**Records to use:**
——————

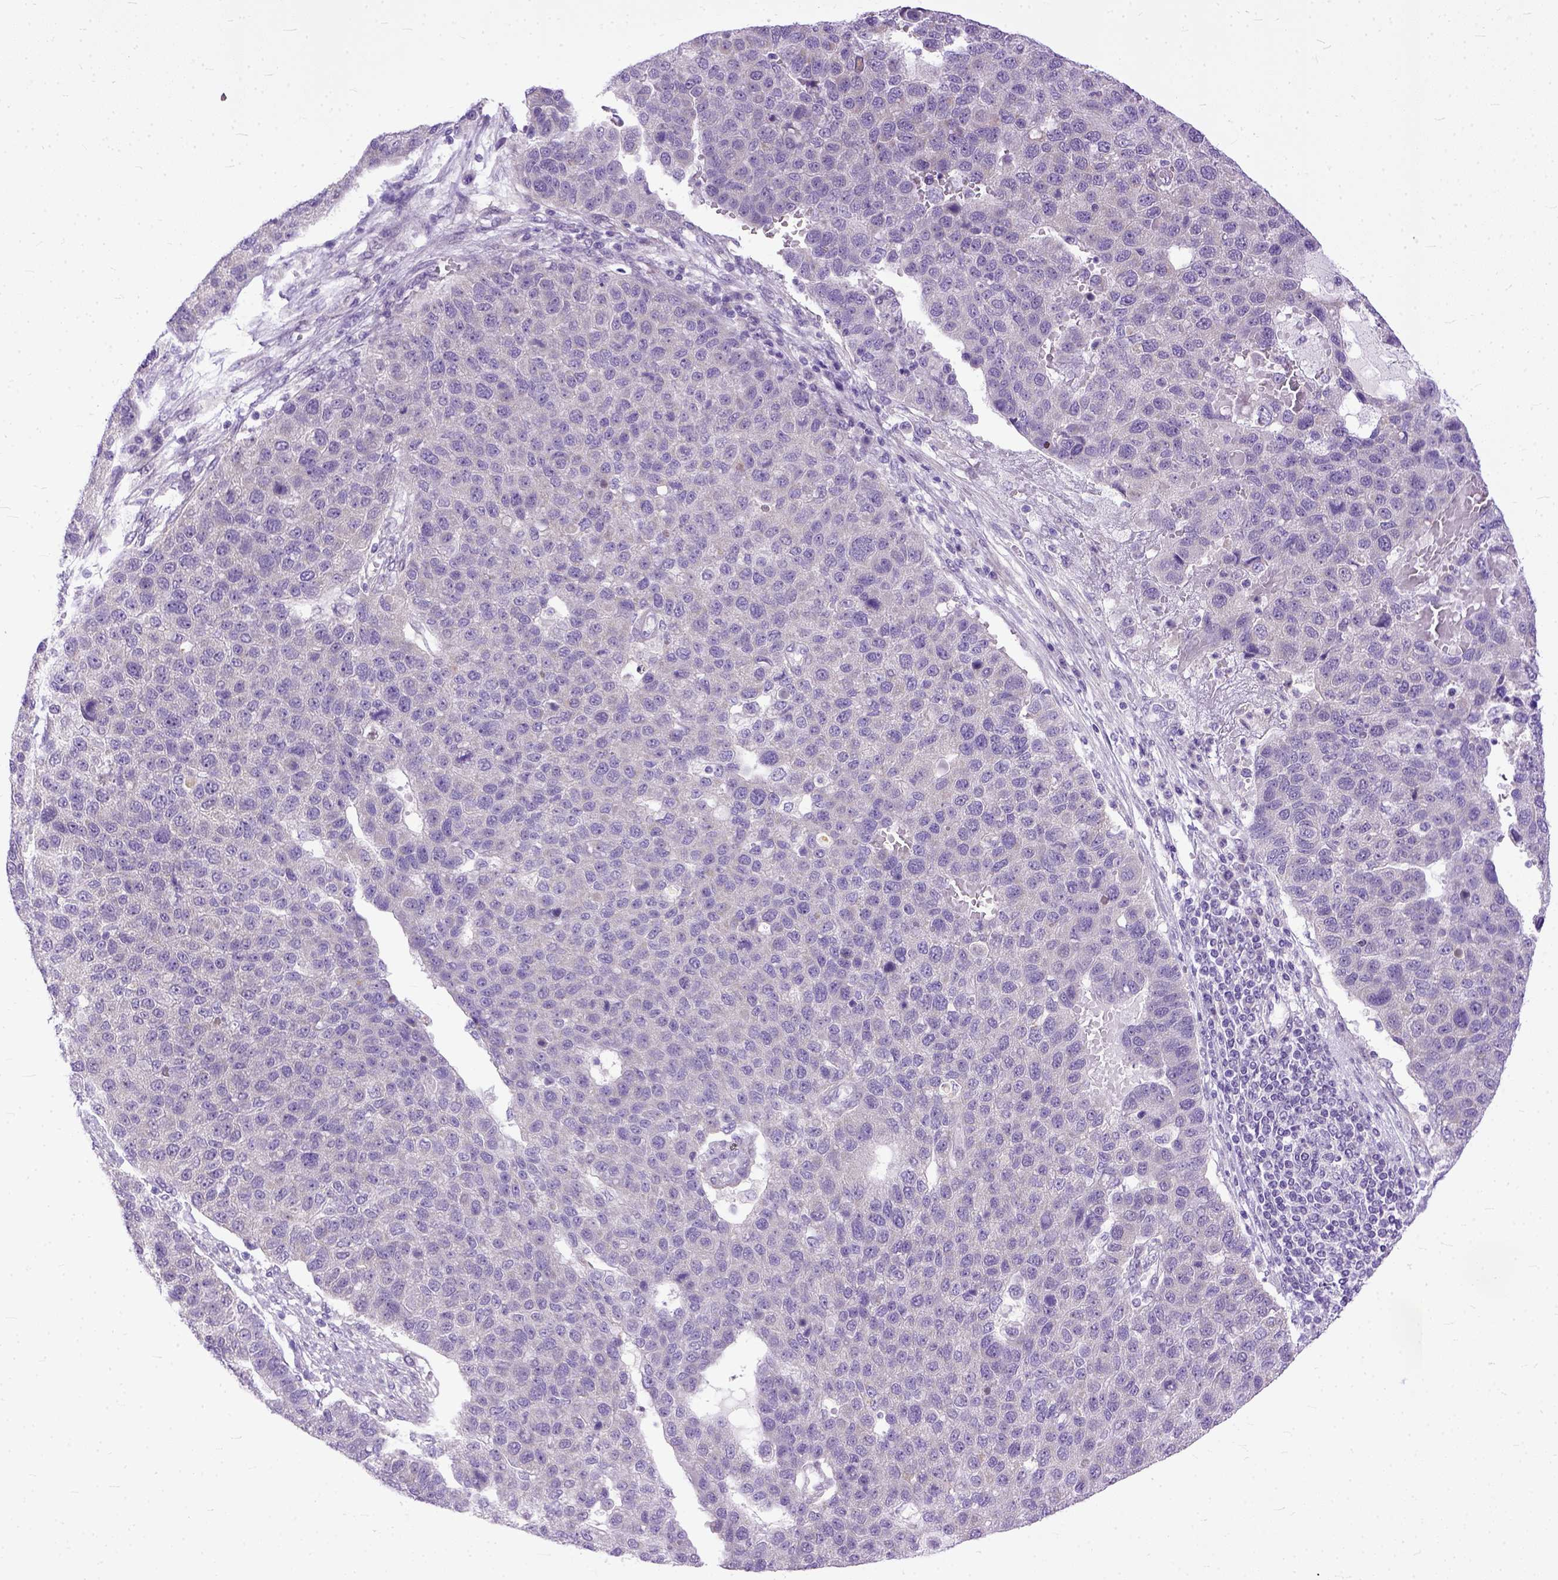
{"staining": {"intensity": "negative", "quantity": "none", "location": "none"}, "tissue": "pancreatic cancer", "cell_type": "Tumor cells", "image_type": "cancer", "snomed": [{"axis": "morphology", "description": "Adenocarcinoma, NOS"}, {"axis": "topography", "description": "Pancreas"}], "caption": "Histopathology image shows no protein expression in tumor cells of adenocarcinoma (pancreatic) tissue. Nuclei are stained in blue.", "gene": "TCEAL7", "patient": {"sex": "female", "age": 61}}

——————

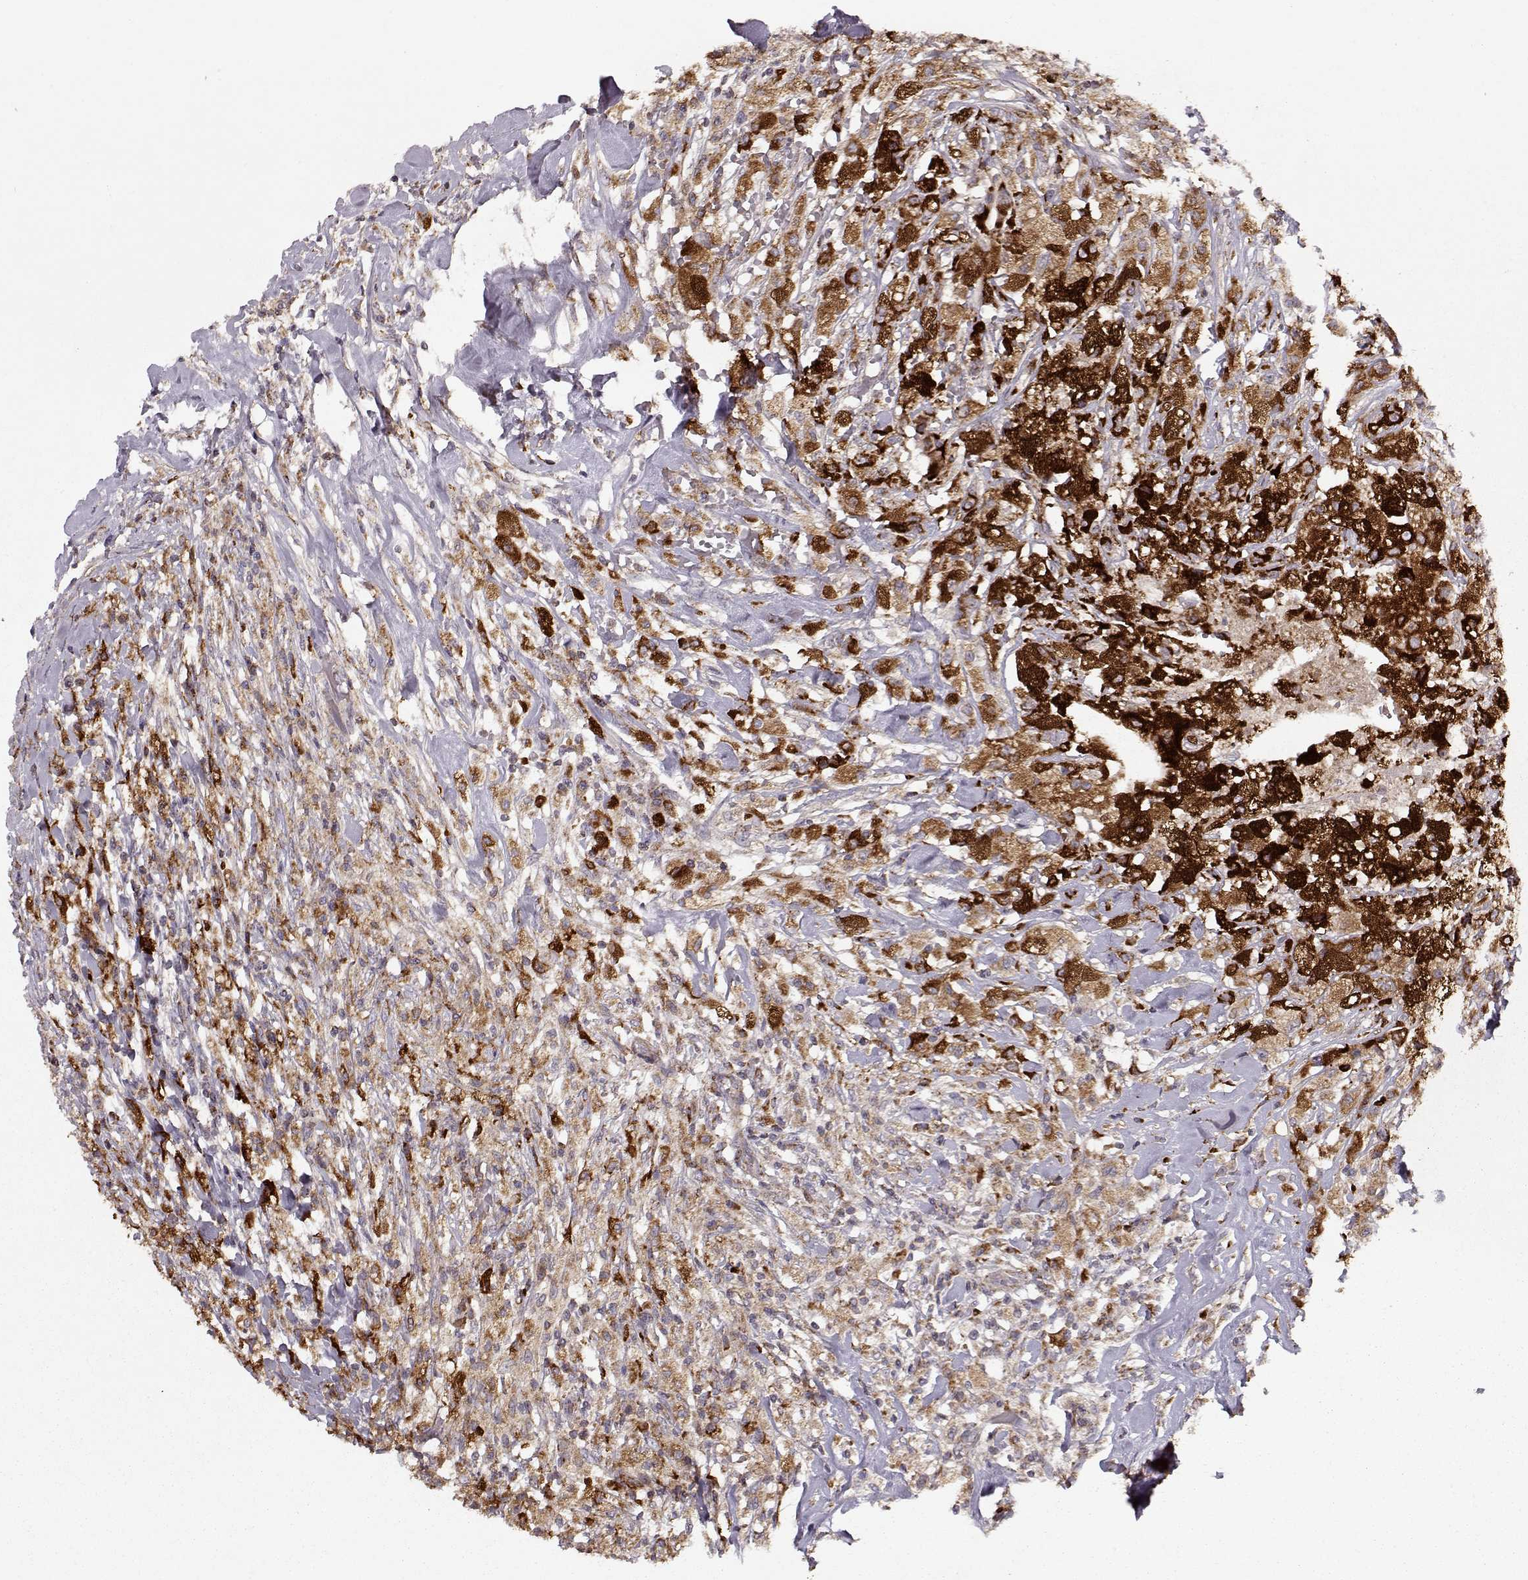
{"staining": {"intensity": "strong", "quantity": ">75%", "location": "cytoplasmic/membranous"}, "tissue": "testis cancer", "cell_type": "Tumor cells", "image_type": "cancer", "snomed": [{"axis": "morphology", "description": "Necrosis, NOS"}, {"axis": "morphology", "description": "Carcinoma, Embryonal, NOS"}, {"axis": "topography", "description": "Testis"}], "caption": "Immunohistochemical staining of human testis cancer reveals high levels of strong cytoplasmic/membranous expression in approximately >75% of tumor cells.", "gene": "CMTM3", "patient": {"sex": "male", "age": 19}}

——————

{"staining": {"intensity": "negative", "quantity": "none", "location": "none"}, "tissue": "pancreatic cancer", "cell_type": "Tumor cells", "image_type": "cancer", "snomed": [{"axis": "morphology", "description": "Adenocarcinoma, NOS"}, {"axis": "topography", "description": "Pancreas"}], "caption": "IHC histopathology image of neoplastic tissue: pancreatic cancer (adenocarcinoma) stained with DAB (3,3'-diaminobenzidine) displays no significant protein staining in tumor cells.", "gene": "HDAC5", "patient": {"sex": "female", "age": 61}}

——————

**About this task:** Find every line in the records above that contains the word "Pancreas", and copy each one.

**Exercise output:**
{"staining": {"intensity": "negative", "quantity": "none", "location": "none"}, "tissue": "pancreatic cancer", "cell_type": "Tumor cells", "image_type": "cancer", "snomed": [{"axis": "morphology", "description": "Adenocarcinoma, NOS"}, {"axis": "topography", "description": "Pancreas"}], "caption": "Histopathology image shows no protein expression in tumor cells of adenocarcinoma (pancreatic) tissue. Nuclei are stained in blue.", "gene": "TCEAL7", "patient": {"sex": "female", "age": 61}}
{"staining": {"intensity": "negative", "quantity": "none", "location": "none"}, "tissue": "pancreatic cancer", "cell_type": "Tumor cells", "image_type": "cancer", "snomed": [{"axis": "morphology", "description": "Adenocarcinoma, NOS"}, {"axis": "topography", "description": "Pancreas"}], "caption": "IHC histopathology image of neoplastic tissue: pancreatic cancer (adenocarcinoma) stained with DAB (3,3'-diaminobenzidine) displays no significant protein staining in tumor cells.", "gene": "HDAC5", "patient": {"sex": "female", "age": 61}}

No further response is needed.